● Reading passage
We study a routing problem in wireless sensor networks where sensors are duty-cycled. When sensors alternate between on and off modes, delay encountered in packet delivery due to loss in connectivity can become a critical problem, and how to achieve delay-optimality is non-trivial. For instance, when sensors' sleep schedules are uncoordinated, it is not immediately clear whether a sensor with data to transmit should wait for a particular neighbor (who may be on a short route) to become available/active before transmission, or simply transmit to an available/active neighbor to avoid waiting. To obtain some insight into this problem, in this paper we formulate the above problem as an optimal stochastic routing problem, where the randomness in the system comes from random duty cycling, as well as the uncertainty in packet transmission due to channel variations. Similar framework has been used in prior work which results in optimal routing algorithms that are sample-path dependent, also referred to as opportunistic in some cases. We show such algorithms are no longer optimal when duty cycling is introduced. We first develop and analyze an optimal centralized stochastic routing algorithm for randomly duty-cycled wireless sensor network, and then simplify the algorithm when local sleep/wake states of neighbors are available. We further develop a distributed algorithm utilizing local sleep/wake states of neighbors which performs better than some existing distributed algorithms such as ExOR.

● Extracted data
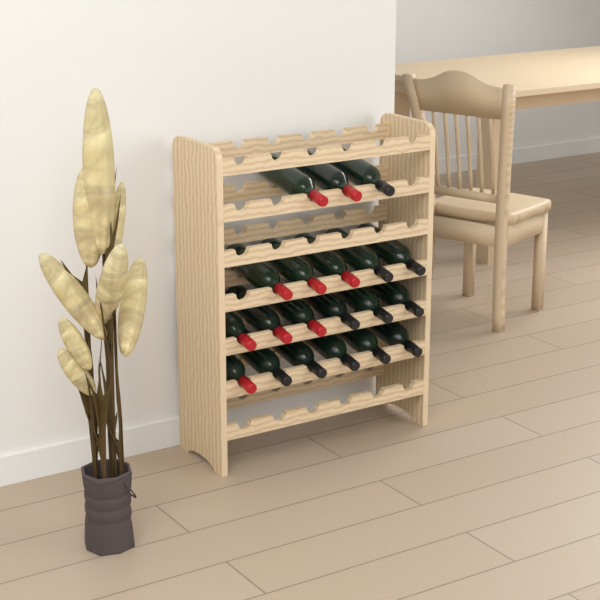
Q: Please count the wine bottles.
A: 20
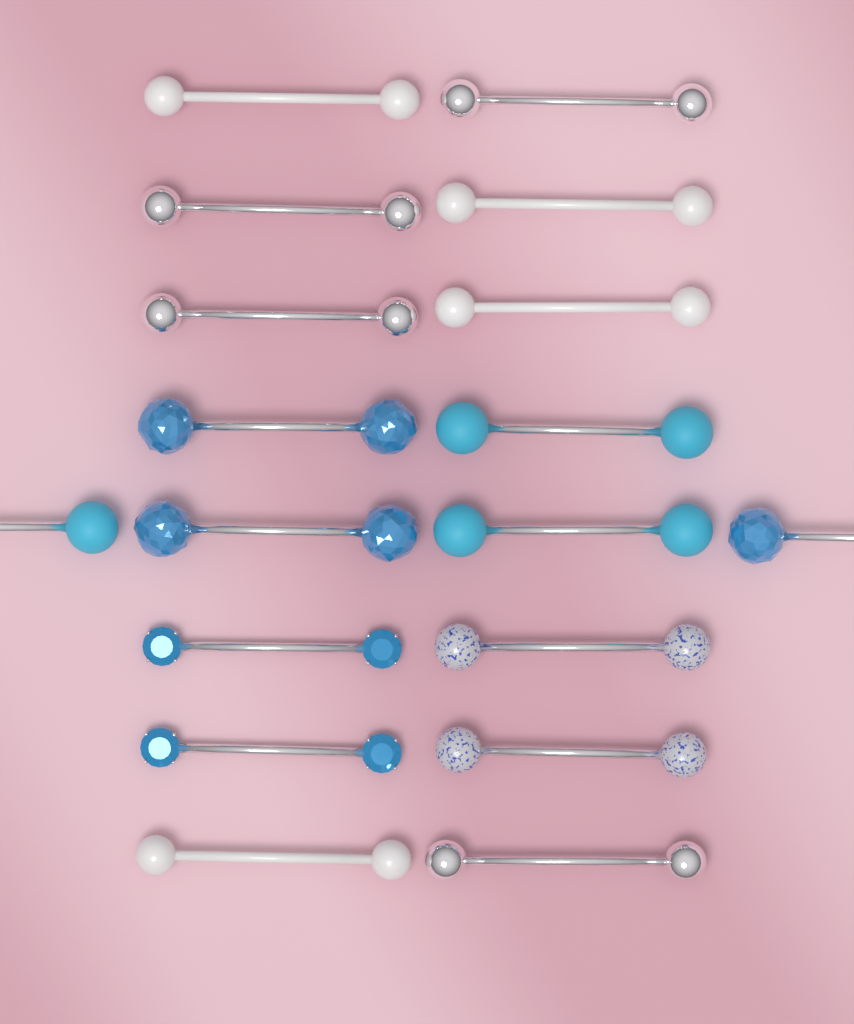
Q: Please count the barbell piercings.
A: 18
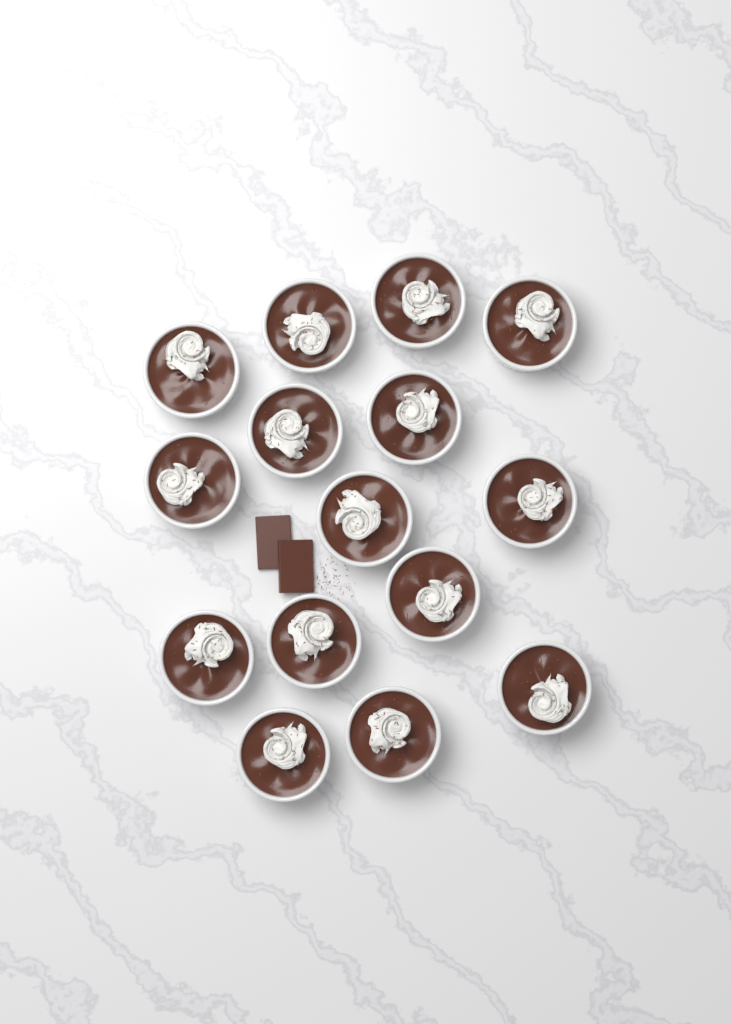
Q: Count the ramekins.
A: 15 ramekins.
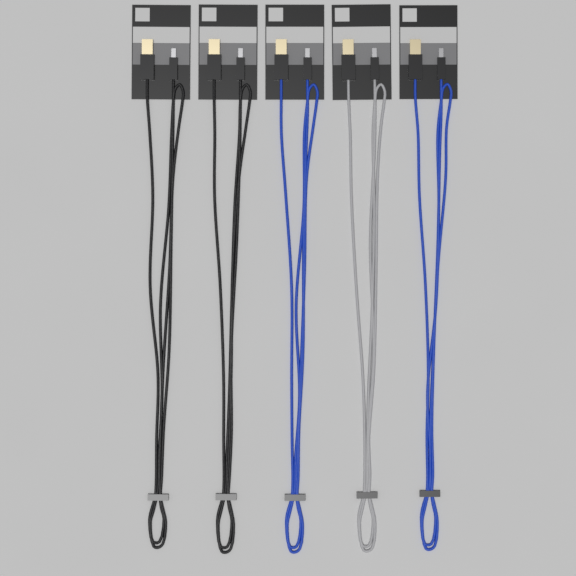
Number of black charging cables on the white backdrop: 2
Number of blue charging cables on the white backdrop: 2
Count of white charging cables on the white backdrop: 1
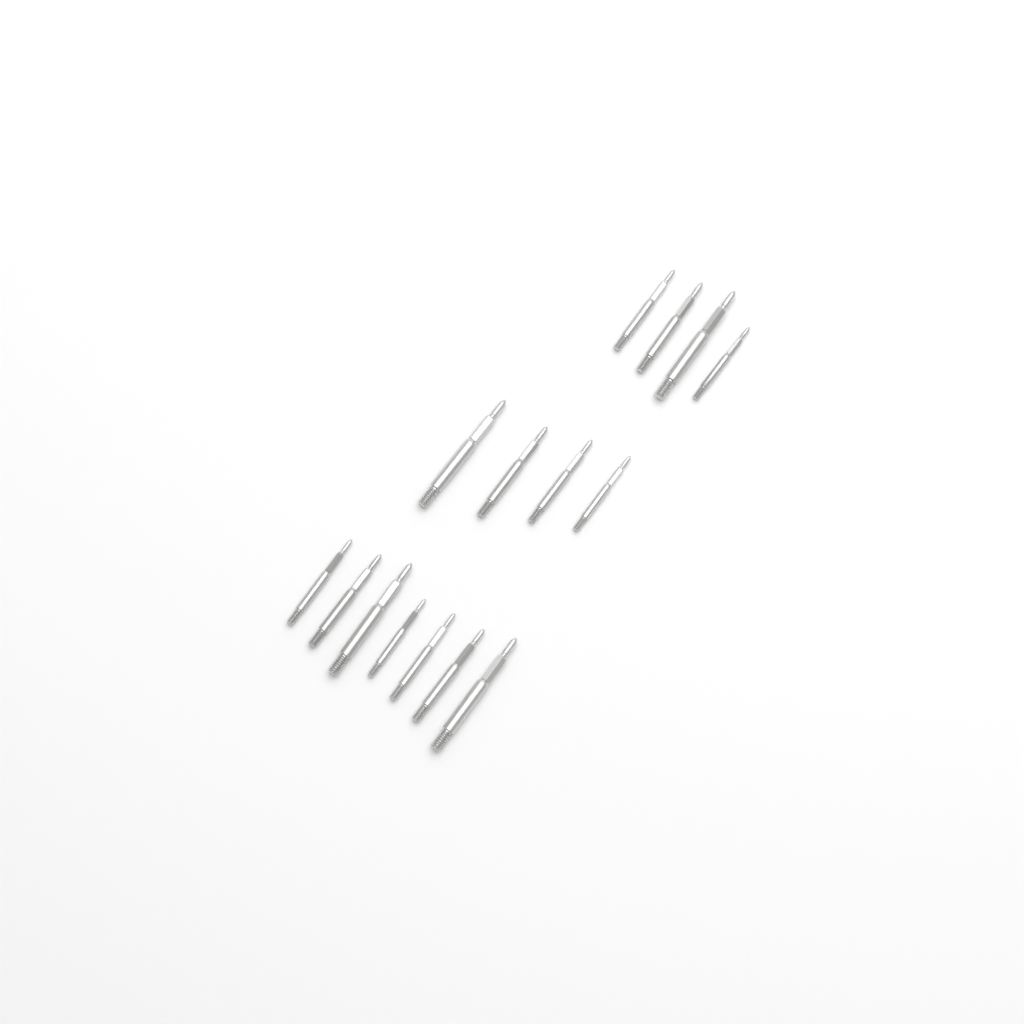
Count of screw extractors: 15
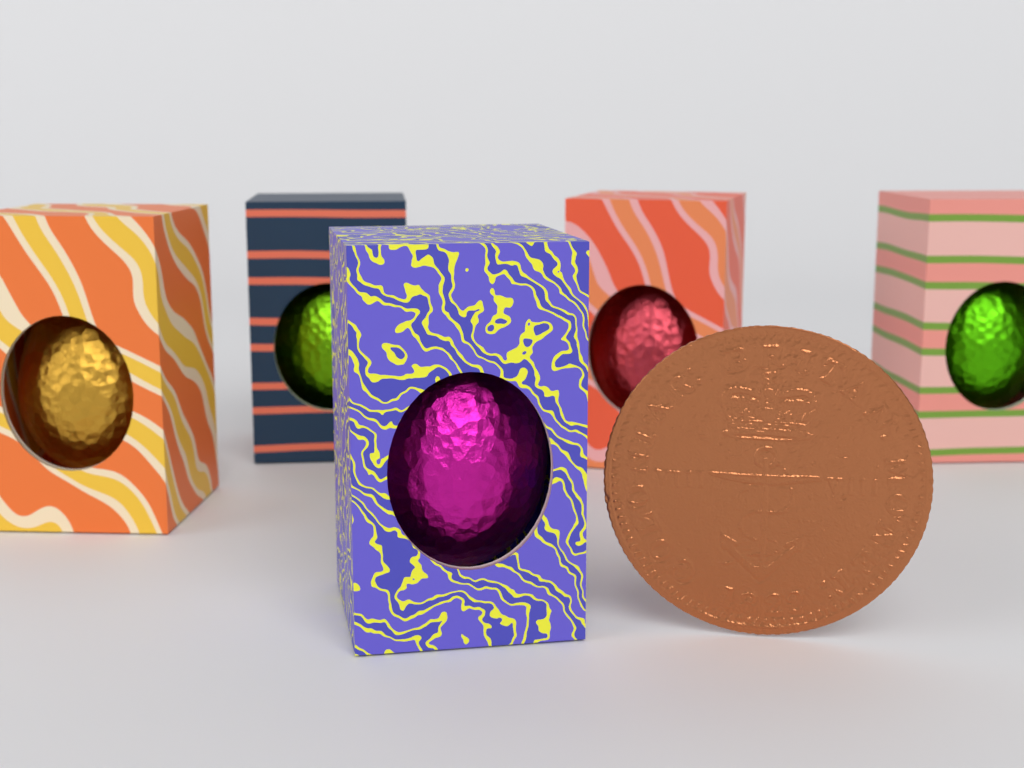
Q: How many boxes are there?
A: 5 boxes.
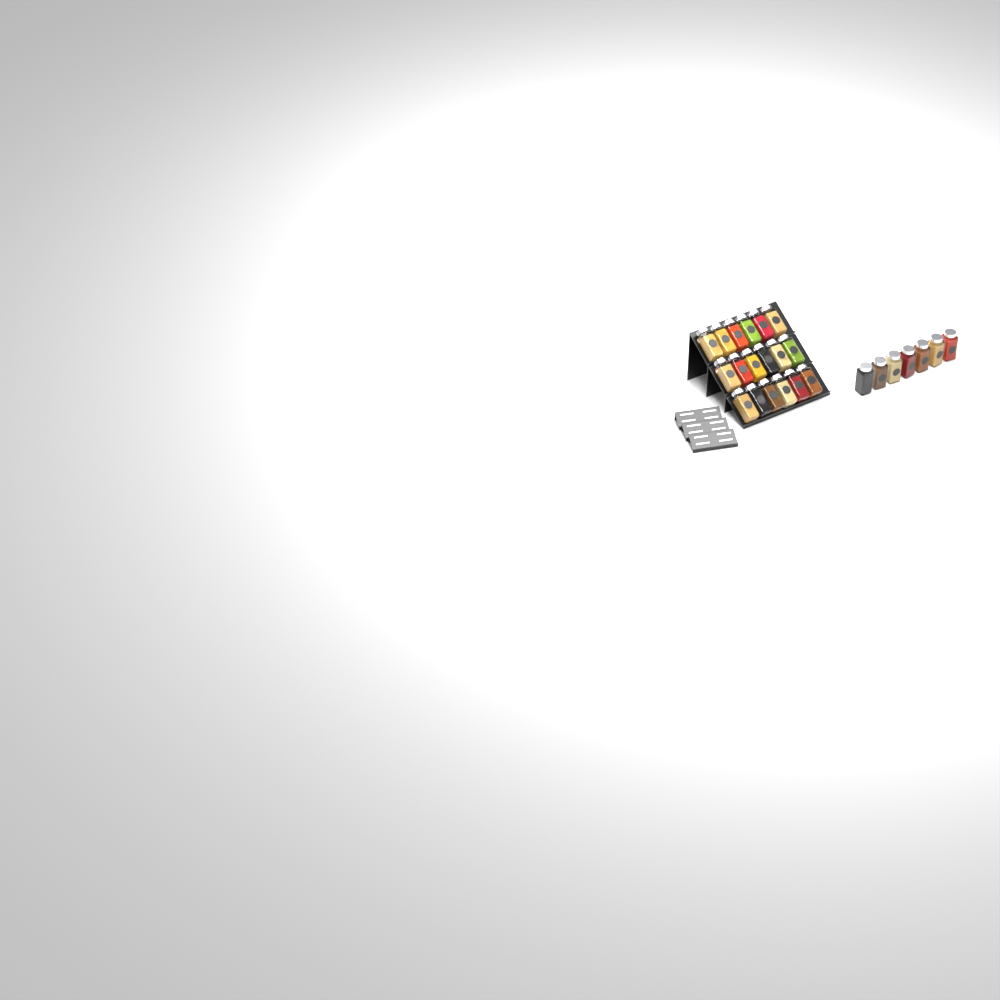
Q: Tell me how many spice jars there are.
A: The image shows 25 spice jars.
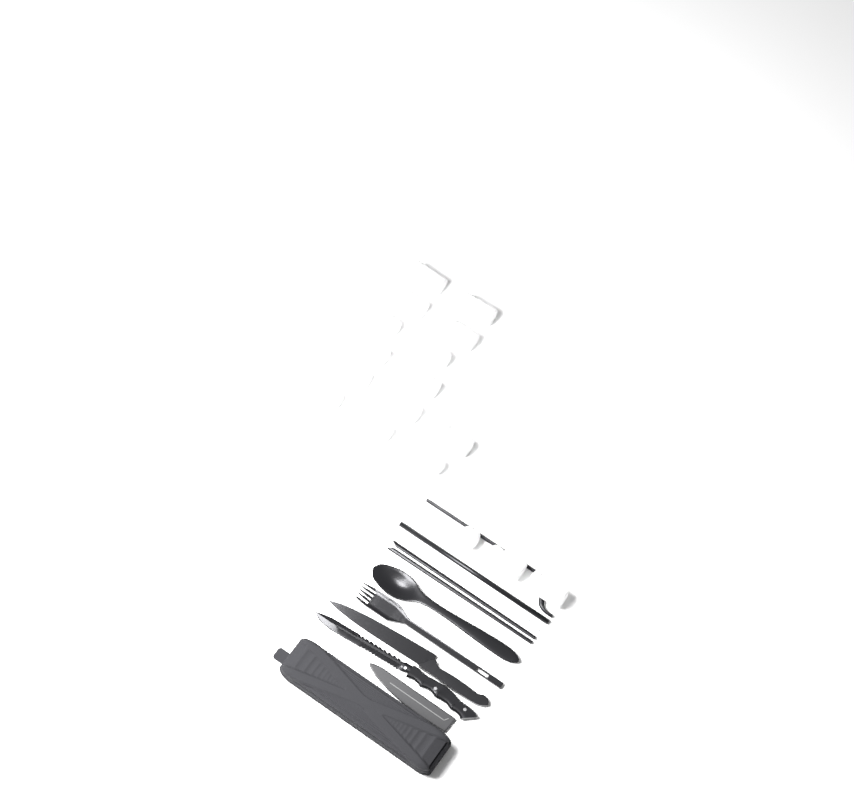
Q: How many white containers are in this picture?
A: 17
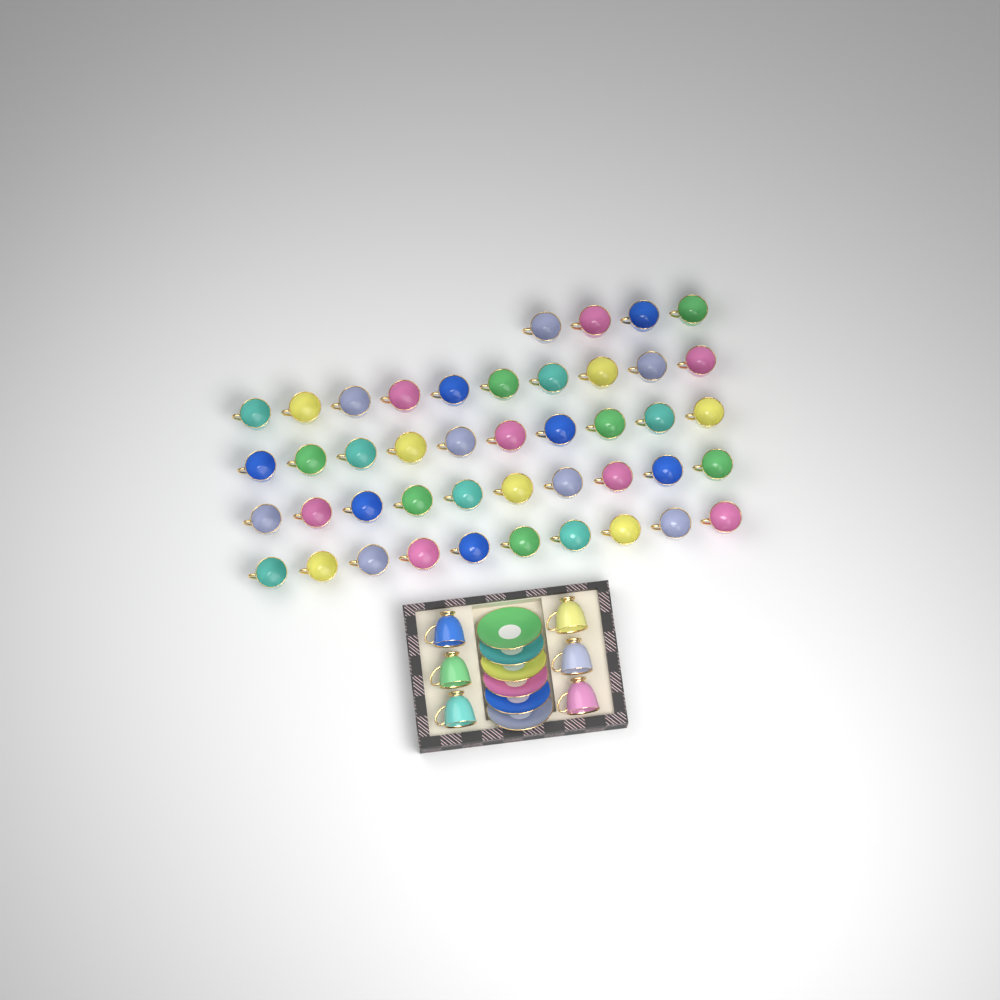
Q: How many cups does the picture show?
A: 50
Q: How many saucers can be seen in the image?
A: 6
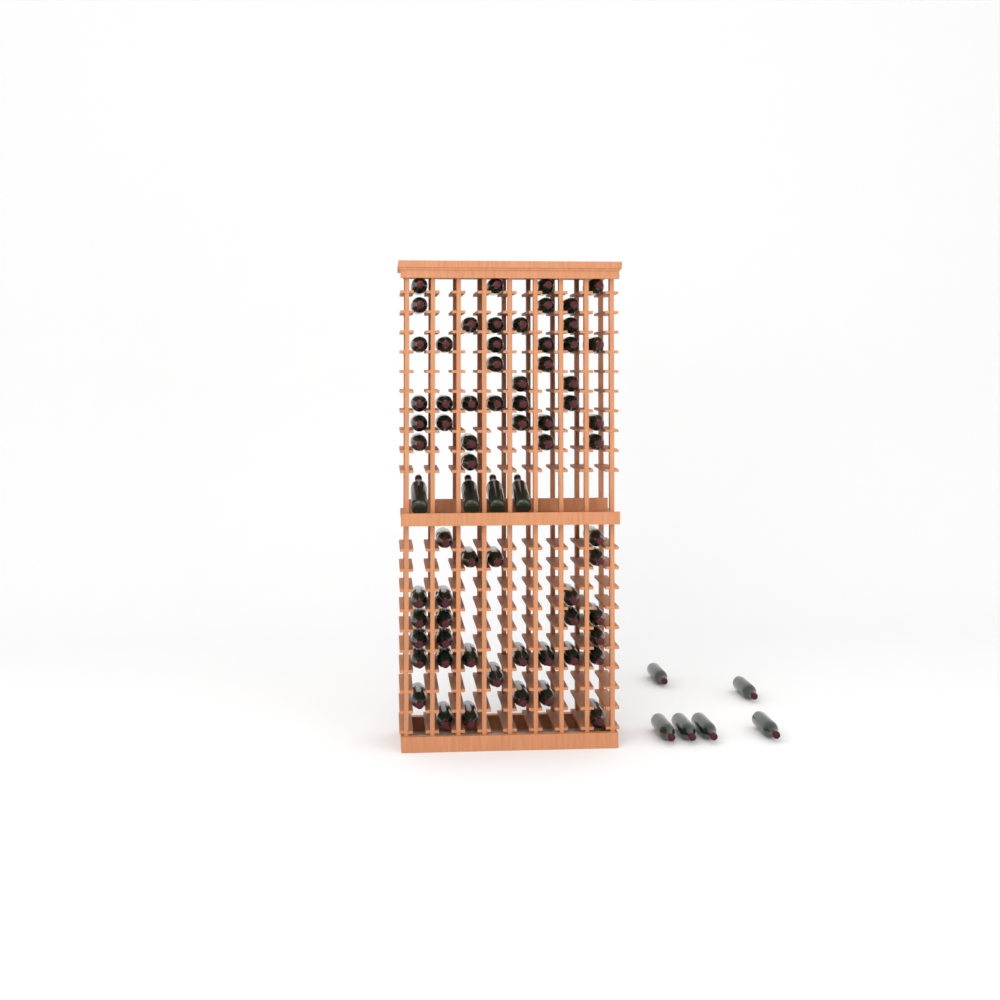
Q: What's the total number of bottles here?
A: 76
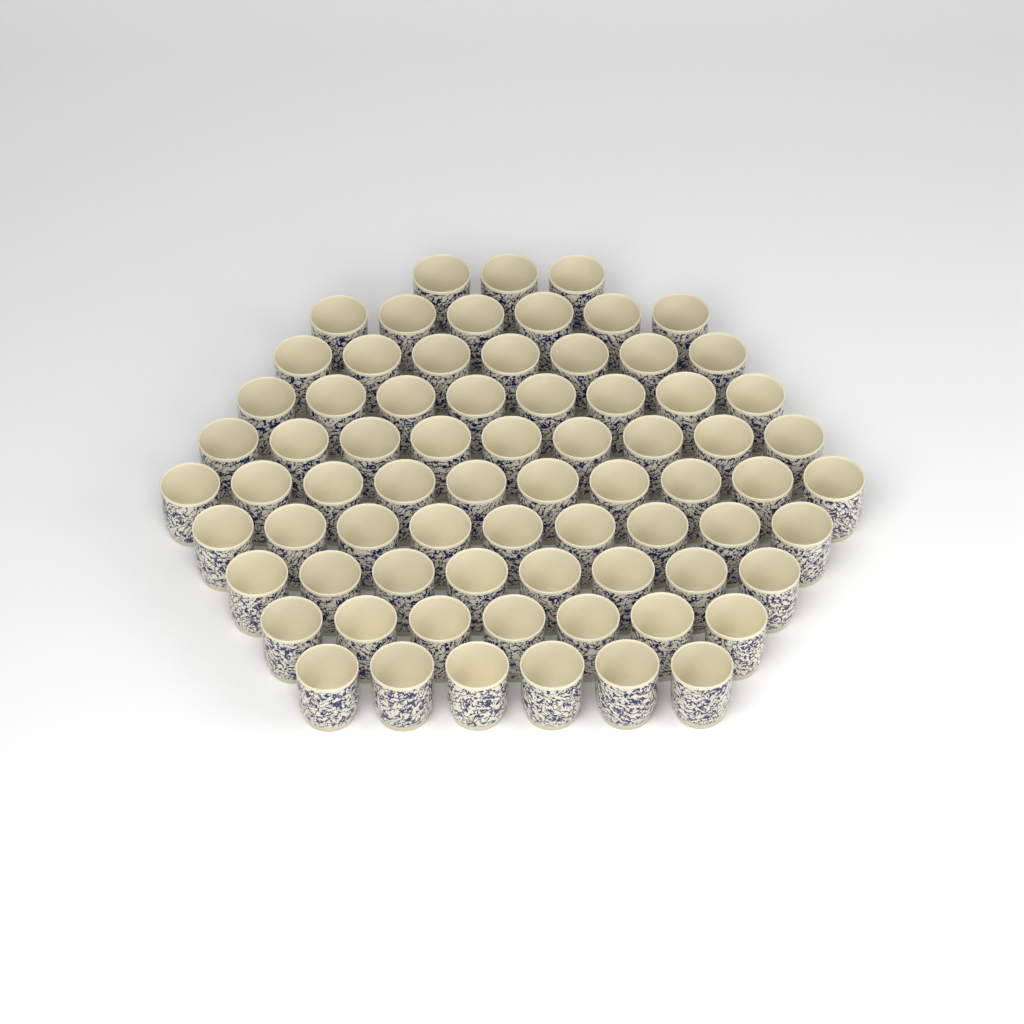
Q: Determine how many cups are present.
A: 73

● Stated task A
From the abstract on sensor network routing, list every algorithm the authors say they develop.
● Stated task B
In the abstract on sensor network routing, where does the randomness in the system come from?

● Correct response A
- An optimal centralized stochastic routing algorithm for randomly duty-cycled wireless sensor networks
- A simplified version of that algorithm for when local sleep/wake states of neighbors are available
- A distributed algorithm that uses local sleep/wake states of neighbors

● Correct response B
It comes from random duty cycling and from uncertainty in packet transmission due to channel variations.